Not so much. As a simple matter of fact, all prime ministers possess the same powers as all other prime ministers – which is to say, all prime ministers are inherently powerful. “The powers of the prime minister,” Arthur Meighen once said, “are very great.” Indeed, he said, they make the prime minister “supreme.” This is so for a simple reason. By constitutional right and by parliamentary tradition, the prime minister is – for all practical purposes – the Crown.
It’s useful to recall that Sir John A. Macdonald, Canada’s first prime minister, sought to establish a Kingdom of Canada in which the prime minister would exercise sovereign power. “We cannot limit or define the powers of the Crown.” By this, he meant, through the transmogrification of the Crown, the powers of the prime minister. Indeed, Macdonald held that no legal limit could be placed on the executive branch, “the government.” The Sovereign “can do as she pleases,” he said – provided she takes her prime minister’s advice.

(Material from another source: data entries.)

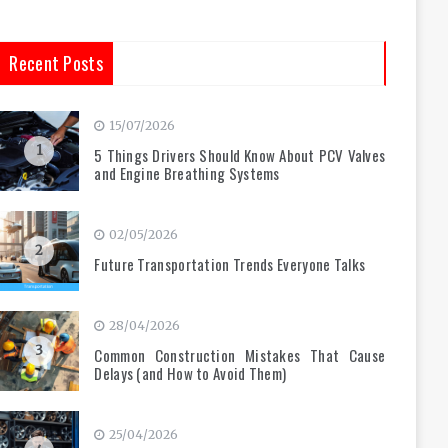
Recent Posts
15/07/2026
1
5 Things Drivers Should Know About PCV Valves
and Engine Breathing Systems
02/05/2026
2
Future Transportation Trends Everyone Talks
28/04/2026
3
Common Construction Mistakes That Cause
Delays (and How to Avoid Them)
25/04/2026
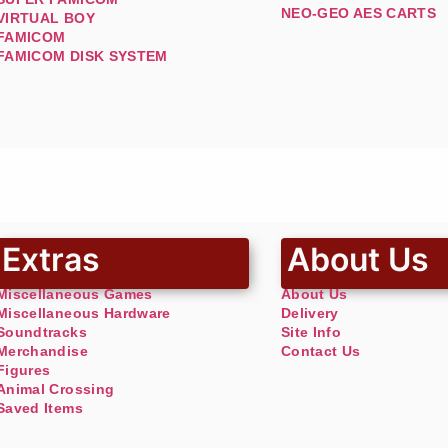
NEO-GEO AES CARTS
VIRTUAL BOY
FAMICOM
FAMICOM DISK SYSTEM
Extras
About Us
Miscellaneous Games
About Us
Miscellaneous Hardware
Delivery
Soundtracks
Site Info
Merchandise
Contact Us
Figures
Animal Crossing
Saved Items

In his 1908 biography of Macdonald, Sir George Parkin observed that Sir John had fashioned a country with “a powerful central government and minor provincial legislatures for local purposes.” But, for Macdonald, this was not power enough. He further devised the provincial lieutenant-governors – all appointed by the Crown, all reporting to the Crown (and, hence, to the prime minister); all helping the central government keep the provinces in check. In the early years of Confederation, Macdonald frequently disallowed provincial legislation.
In any literal reading of the British North America Act, Sir George wrote, “Canada would appear to suffer under a dictatorship, the autocratic rule of one central figure, acting in the name of the Sovereign, who governs the Dominion with little reference to, or control by, the people.” In short, Canada is a monarchy, not a democracy.
In this monarchy, a prime minister exercises absolute control over the cabinet. Macdonald and Sir Wilfrid Laurier ruled their respective cabinets and backbench MPs with firm detachment. In historian Robert McGregor Dawson’s classic 1947 analysis, The Government of Canada, he observes: “The leader of the pack will tolerate no rival – and he possesses the will and the means to enforce his supremacy.” Margaret Thatcher famously ruled as the Iron Lady: “I don’t mind how much my ministers talk,” she said, “so long as they do what I say.”
Successful prime ministers, Dawson said, must be “ruthless” in wielding their authority. In 1902, for example, Joseph-Israël Tarte, a cabinet colleague of Laurier, publicly called for higher tariffs – breaking cabinet solidarity. Laurier fired him. His eloquent reason stands to this day: “It is in human nature to differ. It is in human nature, even for the best of friends. But the [cabinet]sits for the purpose of reconciling these differences. … The necessity for solidarity … is absolute.”
Many of the prime minister’s powers are nowhere written. These “prerogative powers” are simply traditional: the power to pardon; the power to declare war; the power to summon, prorogue or dissolve Parliament. It was silly for the opposition to go squirrelly when Mr. Harper prorogued Parliament for strategic purposes. His right to do so was absolute, his reason irrelevant.
Our constitutional monarchy is inherently hierarchical. It encourages consensus but does not require it – and gives us stable government in return. Democracy is for elections; governing is something else altogether. Yet, Mr. Harper holds his powers, elaborate as they are, only with the consent of his own colleagues. MPs are nobodies, Pierre Trudeau once said, when they’re 100 yards from Parliament Hill. Assembled in the House of Commons, though, they retain a superior power – in a parliamentary sense, the right to regicide.